[Multi-view geometry data]
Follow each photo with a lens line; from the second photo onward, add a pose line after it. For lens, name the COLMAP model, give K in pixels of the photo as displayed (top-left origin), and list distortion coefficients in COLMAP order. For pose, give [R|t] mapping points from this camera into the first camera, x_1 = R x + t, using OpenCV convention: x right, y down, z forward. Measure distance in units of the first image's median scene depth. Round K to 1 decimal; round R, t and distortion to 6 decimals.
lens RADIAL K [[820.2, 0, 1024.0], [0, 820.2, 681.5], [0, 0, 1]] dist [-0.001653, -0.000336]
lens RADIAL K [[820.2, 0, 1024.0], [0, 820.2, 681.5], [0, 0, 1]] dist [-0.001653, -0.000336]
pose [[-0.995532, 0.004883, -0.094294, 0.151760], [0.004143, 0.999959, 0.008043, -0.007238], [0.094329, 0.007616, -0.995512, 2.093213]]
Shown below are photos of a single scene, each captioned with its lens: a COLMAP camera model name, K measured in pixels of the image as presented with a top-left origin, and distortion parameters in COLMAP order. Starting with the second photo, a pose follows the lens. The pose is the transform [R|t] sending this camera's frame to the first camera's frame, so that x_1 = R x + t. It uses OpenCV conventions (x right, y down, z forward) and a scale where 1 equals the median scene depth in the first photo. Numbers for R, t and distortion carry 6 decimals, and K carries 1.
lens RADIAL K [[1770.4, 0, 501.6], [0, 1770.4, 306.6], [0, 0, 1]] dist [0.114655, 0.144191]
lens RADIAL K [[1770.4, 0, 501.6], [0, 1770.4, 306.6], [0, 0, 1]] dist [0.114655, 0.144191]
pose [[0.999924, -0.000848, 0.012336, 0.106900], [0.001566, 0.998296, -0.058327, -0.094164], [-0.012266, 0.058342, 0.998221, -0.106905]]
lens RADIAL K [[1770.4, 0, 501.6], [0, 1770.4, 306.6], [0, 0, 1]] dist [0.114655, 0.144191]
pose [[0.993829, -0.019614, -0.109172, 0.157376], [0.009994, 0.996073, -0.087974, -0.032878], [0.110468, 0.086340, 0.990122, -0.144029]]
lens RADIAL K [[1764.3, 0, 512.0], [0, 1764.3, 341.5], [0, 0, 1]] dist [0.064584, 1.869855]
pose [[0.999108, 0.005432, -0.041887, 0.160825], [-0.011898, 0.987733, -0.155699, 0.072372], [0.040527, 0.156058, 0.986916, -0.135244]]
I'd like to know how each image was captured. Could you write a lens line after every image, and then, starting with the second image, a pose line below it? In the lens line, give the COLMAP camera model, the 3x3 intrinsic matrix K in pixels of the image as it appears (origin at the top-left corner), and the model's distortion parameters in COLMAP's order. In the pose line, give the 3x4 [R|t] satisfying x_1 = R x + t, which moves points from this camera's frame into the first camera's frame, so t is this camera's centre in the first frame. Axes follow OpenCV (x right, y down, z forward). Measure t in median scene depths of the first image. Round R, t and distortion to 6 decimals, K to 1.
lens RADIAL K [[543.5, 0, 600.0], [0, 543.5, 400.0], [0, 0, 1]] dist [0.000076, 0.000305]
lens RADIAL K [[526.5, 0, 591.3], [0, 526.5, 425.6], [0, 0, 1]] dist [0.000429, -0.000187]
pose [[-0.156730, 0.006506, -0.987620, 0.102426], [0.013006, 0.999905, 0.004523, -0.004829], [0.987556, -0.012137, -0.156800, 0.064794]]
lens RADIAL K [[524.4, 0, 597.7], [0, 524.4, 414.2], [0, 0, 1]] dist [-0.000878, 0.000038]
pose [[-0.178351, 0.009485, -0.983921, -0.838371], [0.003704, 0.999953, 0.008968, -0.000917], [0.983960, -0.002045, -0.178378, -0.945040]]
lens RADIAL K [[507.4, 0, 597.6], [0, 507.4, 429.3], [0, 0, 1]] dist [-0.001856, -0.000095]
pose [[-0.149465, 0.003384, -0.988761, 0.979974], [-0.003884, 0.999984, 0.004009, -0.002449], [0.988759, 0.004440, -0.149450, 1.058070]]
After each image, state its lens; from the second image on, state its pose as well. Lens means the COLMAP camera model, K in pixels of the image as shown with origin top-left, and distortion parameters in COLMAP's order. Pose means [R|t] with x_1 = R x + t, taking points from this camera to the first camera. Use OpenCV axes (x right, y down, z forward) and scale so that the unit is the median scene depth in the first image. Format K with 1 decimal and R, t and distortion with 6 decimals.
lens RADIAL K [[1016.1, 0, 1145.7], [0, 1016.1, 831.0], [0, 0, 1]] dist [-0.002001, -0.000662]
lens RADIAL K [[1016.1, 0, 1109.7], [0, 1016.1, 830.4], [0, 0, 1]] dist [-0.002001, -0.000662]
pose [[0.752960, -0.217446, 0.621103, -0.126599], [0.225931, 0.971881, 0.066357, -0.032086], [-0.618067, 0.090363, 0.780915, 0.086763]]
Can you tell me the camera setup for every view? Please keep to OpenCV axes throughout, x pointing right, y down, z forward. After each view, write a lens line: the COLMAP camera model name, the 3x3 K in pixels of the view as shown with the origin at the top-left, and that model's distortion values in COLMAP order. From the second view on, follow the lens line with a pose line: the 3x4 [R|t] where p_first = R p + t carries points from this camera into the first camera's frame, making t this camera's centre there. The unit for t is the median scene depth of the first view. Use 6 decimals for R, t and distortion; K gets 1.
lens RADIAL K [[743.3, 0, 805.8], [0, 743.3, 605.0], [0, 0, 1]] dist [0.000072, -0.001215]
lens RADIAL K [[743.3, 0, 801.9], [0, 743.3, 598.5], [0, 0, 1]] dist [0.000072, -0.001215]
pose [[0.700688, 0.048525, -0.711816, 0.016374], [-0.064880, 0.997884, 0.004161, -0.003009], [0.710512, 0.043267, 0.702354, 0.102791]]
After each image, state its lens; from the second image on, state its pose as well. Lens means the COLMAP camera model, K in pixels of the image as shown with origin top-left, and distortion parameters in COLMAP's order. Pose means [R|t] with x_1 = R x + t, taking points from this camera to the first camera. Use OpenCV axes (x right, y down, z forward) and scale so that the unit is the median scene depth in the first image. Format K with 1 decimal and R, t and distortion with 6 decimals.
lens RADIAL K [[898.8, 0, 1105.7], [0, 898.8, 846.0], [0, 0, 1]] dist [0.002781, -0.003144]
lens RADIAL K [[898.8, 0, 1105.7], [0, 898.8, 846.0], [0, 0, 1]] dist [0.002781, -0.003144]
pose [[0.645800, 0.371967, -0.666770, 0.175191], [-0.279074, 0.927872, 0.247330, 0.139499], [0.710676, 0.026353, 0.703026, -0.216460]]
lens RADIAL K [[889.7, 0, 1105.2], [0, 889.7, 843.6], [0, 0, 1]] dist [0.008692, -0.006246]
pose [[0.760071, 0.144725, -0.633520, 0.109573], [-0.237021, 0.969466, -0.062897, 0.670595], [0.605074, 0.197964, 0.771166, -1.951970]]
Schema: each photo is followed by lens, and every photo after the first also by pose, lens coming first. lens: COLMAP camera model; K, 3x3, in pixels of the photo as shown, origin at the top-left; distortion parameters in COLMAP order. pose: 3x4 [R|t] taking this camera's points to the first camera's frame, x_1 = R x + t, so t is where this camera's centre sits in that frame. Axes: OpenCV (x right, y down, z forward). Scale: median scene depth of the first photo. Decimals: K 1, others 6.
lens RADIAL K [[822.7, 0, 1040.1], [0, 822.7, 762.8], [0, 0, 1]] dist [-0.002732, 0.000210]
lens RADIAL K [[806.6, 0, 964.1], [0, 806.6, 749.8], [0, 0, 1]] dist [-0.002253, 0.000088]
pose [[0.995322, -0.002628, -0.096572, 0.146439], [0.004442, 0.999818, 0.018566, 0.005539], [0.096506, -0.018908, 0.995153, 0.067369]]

• [REQUIRED WORK]: Every record above is to be restated exactly as it reads.

• [ANSWER FOR THIS EXERCISE]:
Follow each photo with a lens line; from the second photo onward, add a pose line after it. For lens, name the COLMAP model, give K in pixels of the photo as displayed (top-left origin), and list distortion coefficients in COLMAP order. For pose, give [R|t] mapping points from this camera into the first camera, x_1 = R x + t, using OpenCV convention: x right, y down, z forward. Measure distance in units of the first image's median scene depth. Round K to 1 decimal; round R, t and distortion to 6 decimals.
lens RADIAL K [[820.2, 0, 1024.0], [0, 820.2, 681.5], [0, 0, 1]] dist [-0.001653, -0.000336]
lens RADIAL K [[820.2, 0, 1024.0], [0, 820.2, 681.5], [0, 0, 1]] dist [-0.001653, -0.000336]
pose [[-0.995532, 0.004883, -0.094294, 0.151760], [0.004143, 0.999959, 0.008043, -0.007238], [0.094329, 0.007616, -0.995512, 2.093213]]
Shown below are photos of a single scene, each captioned with its lens: a COLMAP camera model name, K measured in pixels of the image as presented with a top-left origin, and distortion parameters in COLMAP order. Starting with the second photo, a pose follows the lens. The pose is the transform [R|t] sending this camera's frame to the first camera's frame, so that x_1 = R x + t. It uses OpenCV conventions (x right, y down, z forward) and a scale where 1 equals the median scene depth in the first photo. Numbers for R, t and distortion carry 6 decimals, and K carries 1.
lens RADIAL K [[1770.4, 0, 501.6], [0, 1770.4, 306.6], [0, 0, 1]] dist [0.114655, 0.144191]
lens RADIAL K [[1770.4, 0, 501.6], [0, 1770.4, 306.6], [0, 0, 1]] dist [0.114655, 0.144191]
pose [[0.999924, -0.000848, 0.012336, 0.106900], [0.001566, 0.998296, -0.058327, -0.094164], [-0.012266, 0.058342, 0.998221, -0.106905]]
lens RADIAL K [[1770.4, 0, 501.6], [0, 1770.4, 306.6], [0, 0, 1]] dist [0.114655, 0.144191]
pose [[0.993829, -0.019614, -0.109172, 0.157376], [0.009994, 0.996073, -0.087974, -0.032878], [0.110468, 0.086340, 0.990122, -0.144029]]
lens RADIAL K [[1764.3, 0, 512.0], [0, 1764.3, 341.5], [0, 0, 1]] dist [0.064584, 1.869855]
pose [[0.999108, 0.005432, -0.041887, 0.160825], [-0.011898, 0.987733, -0.155699, 0.072372], [0.040527, 0.156058, 0.986916, -0.135244]]
I'd like to know how each image was captured. Could you write a lens line after every image, and then, starting with the second image, a pose line below it? In the lens line, give the COLMAP camera model, the 3x3 intrinsic matrix K in pixels of the image as it appears (origin at the top-left corner), and the model's distortion parameters in COLMAP's order. In the pose line, give the 3x4 [R|t] satisfying x_1 = R x + t, which moves points from this camera's frame into the first camera's frame, so t is this camera's centre in the first frame. Axes follow OpenCV (x right, y down, z forward). Measure t in median scene depths of the first image. Round R, t and distortion to 6 decimals, K to 1.
lens RADIAL K [[543.5, 0, 600.0], [0, 543.5, 400.0], [0, 0, 1]] dist [0.000076, 0.000305]
lens RADIAL K [[526.5, 0, 591.3], [0, 526.5, 425.6], [0, 0, 1]] dist [0.000429, -0.000187]
pose [[-0.156730, 0.006506, -0.987620, 0.102426], [0.013006, 0.999905, 0.004523, -0.004829], [0.987556, -0.012137, -0.156800, 0.064794]]
lens RADIAL K [[524.4, 0, 597.7], [0, 524.4, 414.2], [0, 0, 1]] dist [-0.000878, 0.000038]
pose [[-0.178351, 0.009485, -0.983921, -0.838371], [0.003704, 0.999953, 0.008968, -0.000917], [0.983960, -0.002045, -0.178378, -0.945040]]
lens RADIAL K [[507.4, 0, 597.6], [0, 507.4, 429.3], [0, 0, 1]] dist [-0.001856, -0.000095]
pose [[-0.149465, 0.003384, -0.988761, 0.979974], [-0.003884, 0.999984, 0.004009, -0.002449], [0.988759, 0.004440, -0.149450, 1.058070]]
After each image, state its lens; from the second image on, state its pose as well. Lens means the COLMAP camera model, K in pixels of the image as shown with origin top-left, and distortion parameters in COLMAP's order. Pose means [R|t] with x_1 = R x + t, taking points from this camera to the first camera. Use OpenCV axes (x right, y down, z forward) and scale so that the unit is the median scene depth in the first image. Format K with 1 decimal and R, t and distortion with 6 decimals.
lens RADIAL K [[1016.1, 0, 1145.7], [0, 1016.1, 831.0], [0, 0, 1]] dist [-0.002001, -0.000662]
lens RADIAL K [[1016.1, 0, 1109.7], [0, 1016.1, 830.4], [0, 0, 1]] dist [-0.002001, -0.000662]
pose [[0.752960, -0.217446, 0.621103, -0.126599], [0.225931, 0.971881, 0.066357, -0.032086], [-0.618067, 0.090363, 0.780915, 0.086763]]
Can you tell me the camera setup for every view? Please keep to OpenCV axes throughout, x pointing right, y down, z forward. After each view, write a lens line: the COLMAP camera model name, the 3x3 K in pixels of the view as shown with the origin at the top-left, and that model's distortion values in COLMAP order. From the second view on, follow the lens line with a pose line: the 3x4 [R|t] where p_first = R p + t carries points from this camera into the first camera's frame, making t this camera's centre there. The unit for t is the median scene depth of the first view. Use 6 decimals for R, t and distortion; K gets 1.
lens RADIAL K [[743.3, 0, 805.8], [0, 743.3, 605.0], [0, 0, 1]] dist [0.000072, -0.001215]
lens RADIAL K [[743.3, 0, 801.9], [0, 743.3, 598.5], [0, 0, 1]] dist [0.000072, -0.001215]
pose [[0.700688, 0.048525, -0.711816, 0.016374], [-0.064880, 0.997884, 0.004161, -0.003009], [0.710512, 0.043267, 0.702354, 0.102791]]
After each image, state its lens; from the second image on, state its pose as well. Lens means the COLMAP camera model, K in pixels of the image as shown with origin top-left, and distortion parameters in COLMAP's order. Pose means [R|t] with x_1 = R x + t, taking points from this camera to the first camera. Use OpenCV axes (x right, y down, z forward) and scale so that the unit is the median scene depth in the first image. Format K with 1 decimal and R, t and distortion with 6 decimals.
lens RADIAL K [[898.8, 0, 1105.7], [0, 898.8, 846.0], [0, 0, 1]] dist [0.002781, -0.003144]
lens RADIAL K [[898.8, 0, 1105.7], [0, 898.8, 846.0], [0, 0, 1]] dist [0.002781, -0.003144]
pose [[0.645800, 0.371967, -0.666770, 0.175191], [-0.279074, 0.927872, 0.247330, 0.139499], [0.710676, 0.026353, 0.703026, -0.216460]]
lens RADIAL K [[889.7, 0, 1105.2], [0, 889.7, 843.6], [0, 0, 1]] dist [0.008692, -0.006246]
pose [[0.760071, 0.144725, -0.633520, 0.109573], [-0.237021, 0.969466, -0.062897, 0.670595], [0.605074, 0.197964, 0.771166, -1.951970]]
Schema: each photo is followed by lens, and every photo after the first also by pose, lens coming first. lens: COLMAP camera model; K, 3x3, in pixels of the photo as shown, origin at the top-left; distortion parameters in COLMAP order. pose: 3x4 [R|t] taking this camera's points to the first camera's frame, x_1 = R x + t, so t is where this camera's centre sits in that frame. Axes: OpenCV (x right, y down, z forward). Scale: median scene depth of the first photo. Decimals: K 1, others 6.
lens RADIAL K [[822.7, 0, 1040.1], [0, 822.7, 762.8], [0, 0, 1]] dist [-0.002732, 0.000210]
lens RADIAL K [[806.6, 0, 964.1], [0, 806.6, 749.8], [0, 0, 1]] dist [-0.002253, 0.000088]
pose [[0.995322, -0.002628, -0.096572, 0.146439], [0.004442, 0.999818, 0.018566, 0.005539], [0.096506, -0.018908, 0.995153, 0.067369]]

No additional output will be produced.